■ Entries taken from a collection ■

——

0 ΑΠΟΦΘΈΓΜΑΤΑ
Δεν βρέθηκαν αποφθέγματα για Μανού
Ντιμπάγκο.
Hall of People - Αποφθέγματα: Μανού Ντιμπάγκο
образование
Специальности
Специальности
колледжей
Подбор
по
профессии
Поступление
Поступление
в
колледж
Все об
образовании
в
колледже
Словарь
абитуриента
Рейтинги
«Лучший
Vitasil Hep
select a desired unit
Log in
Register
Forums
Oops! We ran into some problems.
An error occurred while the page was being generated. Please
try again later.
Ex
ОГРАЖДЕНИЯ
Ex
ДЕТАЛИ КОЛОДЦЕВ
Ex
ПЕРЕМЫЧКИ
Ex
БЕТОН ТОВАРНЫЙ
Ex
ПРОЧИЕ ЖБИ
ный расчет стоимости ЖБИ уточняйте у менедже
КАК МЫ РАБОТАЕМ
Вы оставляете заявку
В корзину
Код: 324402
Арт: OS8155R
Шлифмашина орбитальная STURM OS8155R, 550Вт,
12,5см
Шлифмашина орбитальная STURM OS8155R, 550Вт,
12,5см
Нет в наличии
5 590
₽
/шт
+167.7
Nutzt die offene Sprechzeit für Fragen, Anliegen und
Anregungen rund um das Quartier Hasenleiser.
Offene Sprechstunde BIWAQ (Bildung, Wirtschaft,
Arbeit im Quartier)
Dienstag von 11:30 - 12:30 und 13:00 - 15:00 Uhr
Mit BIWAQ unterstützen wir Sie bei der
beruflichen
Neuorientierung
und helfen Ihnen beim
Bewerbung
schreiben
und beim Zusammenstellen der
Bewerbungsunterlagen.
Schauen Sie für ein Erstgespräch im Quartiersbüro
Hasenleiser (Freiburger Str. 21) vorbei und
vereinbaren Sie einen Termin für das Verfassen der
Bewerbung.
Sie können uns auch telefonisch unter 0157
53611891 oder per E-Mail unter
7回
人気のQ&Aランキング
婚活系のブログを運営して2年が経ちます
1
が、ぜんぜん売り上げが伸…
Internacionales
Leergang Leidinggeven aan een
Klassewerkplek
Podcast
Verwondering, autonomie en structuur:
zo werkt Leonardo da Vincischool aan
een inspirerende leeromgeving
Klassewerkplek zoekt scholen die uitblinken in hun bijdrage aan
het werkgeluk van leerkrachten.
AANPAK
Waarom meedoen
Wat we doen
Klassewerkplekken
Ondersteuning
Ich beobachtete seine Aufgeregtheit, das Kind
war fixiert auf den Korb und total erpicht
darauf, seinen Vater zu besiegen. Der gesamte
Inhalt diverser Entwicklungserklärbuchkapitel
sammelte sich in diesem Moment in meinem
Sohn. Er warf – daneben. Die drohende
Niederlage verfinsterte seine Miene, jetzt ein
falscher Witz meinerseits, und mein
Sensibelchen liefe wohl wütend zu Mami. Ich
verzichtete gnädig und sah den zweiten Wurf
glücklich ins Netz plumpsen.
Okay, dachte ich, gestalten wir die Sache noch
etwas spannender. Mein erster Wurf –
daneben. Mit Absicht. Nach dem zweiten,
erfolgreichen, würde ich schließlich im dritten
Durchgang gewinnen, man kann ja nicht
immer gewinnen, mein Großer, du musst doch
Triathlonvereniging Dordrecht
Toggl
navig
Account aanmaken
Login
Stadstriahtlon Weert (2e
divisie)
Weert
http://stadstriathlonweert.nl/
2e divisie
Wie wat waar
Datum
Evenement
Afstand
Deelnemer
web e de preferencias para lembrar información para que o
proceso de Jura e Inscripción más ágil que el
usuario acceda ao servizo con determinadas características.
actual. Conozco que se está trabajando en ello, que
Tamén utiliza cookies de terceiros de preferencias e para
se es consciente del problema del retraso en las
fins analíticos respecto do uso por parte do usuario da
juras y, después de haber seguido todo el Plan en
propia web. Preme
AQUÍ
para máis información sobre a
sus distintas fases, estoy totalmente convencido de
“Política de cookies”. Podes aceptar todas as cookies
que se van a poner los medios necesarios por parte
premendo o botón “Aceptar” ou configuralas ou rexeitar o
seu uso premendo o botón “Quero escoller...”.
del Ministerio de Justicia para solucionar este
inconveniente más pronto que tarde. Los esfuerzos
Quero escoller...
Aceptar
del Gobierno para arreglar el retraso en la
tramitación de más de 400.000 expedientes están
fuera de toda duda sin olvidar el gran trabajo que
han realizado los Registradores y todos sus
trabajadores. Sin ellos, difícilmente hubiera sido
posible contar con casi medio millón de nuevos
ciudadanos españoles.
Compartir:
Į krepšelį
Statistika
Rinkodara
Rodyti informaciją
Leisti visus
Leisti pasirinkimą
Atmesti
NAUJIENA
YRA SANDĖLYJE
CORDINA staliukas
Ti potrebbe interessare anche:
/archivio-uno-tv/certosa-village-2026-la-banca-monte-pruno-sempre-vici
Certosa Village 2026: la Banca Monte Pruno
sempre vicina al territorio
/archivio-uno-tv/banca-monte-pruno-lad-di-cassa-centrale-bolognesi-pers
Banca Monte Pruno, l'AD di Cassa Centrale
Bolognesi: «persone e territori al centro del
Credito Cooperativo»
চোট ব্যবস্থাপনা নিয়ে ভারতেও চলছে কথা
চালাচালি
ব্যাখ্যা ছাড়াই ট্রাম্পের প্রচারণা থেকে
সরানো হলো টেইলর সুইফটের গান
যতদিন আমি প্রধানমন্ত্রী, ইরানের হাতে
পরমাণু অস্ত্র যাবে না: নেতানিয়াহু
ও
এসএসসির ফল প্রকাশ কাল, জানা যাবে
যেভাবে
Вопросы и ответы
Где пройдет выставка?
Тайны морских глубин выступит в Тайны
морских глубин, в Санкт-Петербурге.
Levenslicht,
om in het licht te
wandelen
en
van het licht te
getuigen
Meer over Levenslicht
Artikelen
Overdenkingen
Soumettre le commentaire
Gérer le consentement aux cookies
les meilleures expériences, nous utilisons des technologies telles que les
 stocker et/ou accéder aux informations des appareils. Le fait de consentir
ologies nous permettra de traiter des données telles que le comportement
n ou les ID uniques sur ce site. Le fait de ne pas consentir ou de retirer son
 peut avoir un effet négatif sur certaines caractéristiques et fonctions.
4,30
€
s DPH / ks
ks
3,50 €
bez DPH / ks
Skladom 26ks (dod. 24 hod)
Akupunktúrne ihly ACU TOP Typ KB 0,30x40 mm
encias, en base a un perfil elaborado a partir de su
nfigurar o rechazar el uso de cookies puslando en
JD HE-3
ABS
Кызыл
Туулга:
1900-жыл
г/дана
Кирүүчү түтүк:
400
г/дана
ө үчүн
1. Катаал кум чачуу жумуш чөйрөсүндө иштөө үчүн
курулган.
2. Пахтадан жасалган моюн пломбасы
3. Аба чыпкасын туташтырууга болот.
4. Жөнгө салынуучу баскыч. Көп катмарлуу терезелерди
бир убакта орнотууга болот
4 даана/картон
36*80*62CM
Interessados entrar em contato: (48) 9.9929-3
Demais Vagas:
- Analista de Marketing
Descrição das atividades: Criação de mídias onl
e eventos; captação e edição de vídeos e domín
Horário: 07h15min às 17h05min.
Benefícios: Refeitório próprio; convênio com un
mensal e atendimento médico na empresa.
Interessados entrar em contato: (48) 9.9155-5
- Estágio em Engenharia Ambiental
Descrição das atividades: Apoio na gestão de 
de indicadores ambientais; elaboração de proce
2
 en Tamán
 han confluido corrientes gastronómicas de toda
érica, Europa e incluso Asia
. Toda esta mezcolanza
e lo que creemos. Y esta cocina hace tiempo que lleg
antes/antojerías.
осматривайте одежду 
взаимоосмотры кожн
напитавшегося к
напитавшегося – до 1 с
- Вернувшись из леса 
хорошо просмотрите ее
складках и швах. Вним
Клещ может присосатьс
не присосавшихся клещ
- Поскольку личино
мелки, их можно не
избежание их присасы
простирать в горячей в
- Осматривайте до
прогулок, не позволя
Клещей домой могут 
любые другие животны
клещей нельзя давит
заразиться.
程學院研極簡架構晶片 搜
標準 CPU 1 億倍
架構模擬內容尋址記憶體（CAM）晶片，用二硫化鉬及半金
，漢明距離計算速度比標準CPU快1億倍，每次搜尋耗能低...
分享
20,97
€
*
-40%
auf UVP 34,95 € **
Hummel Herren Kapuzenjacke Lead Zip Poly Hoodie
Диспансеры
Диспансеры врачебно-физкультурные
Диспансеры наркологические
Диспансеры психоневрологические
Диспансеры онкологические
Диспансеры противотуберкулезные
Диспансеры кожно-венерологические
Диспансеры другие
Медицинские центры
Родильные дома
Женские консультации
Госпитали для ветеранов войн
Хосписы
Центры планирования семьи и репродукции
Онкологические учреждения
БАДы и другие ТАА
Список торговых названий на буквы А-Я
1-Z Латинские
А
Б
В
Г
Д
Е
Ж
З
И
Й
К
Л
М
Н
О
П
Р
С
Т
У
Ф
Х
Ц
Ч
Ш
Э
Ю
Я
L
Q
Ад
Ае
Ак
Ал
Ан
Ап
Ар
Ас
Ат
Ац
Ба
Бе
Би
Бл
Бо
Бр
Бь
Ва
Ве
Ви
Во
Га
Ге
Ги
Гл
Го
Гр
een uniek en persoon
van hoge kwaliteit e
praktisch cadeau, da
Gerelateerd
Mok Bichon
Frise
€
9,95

——

■ EXERCISE OBJECTIVE ■
Copy the records word for word, starting at their first line and stopping after the line that contains "Oops! We ran into some problems.".

■ ANSWER ■
0 ΑΠΟΦΘΈΓΜΑΤΑ
Δεν βρέθηκαν αποφθέγματα για Μανού
Ντιμπάγκο.
Hall of People - Αποφθέγματα: Μανού Ντιμπάγκο
образование
Специальности
Специальности
колледжей
Подбор
по
профессии
Поступление
Поступление
в
колледж
Все об
образовании
в
колледже
Словарь
абитуриента
Рейтинги
«Лучший
Vitasil Hep
select a desired unit
Log in
Register
Forums
Oops! We ran into some problems.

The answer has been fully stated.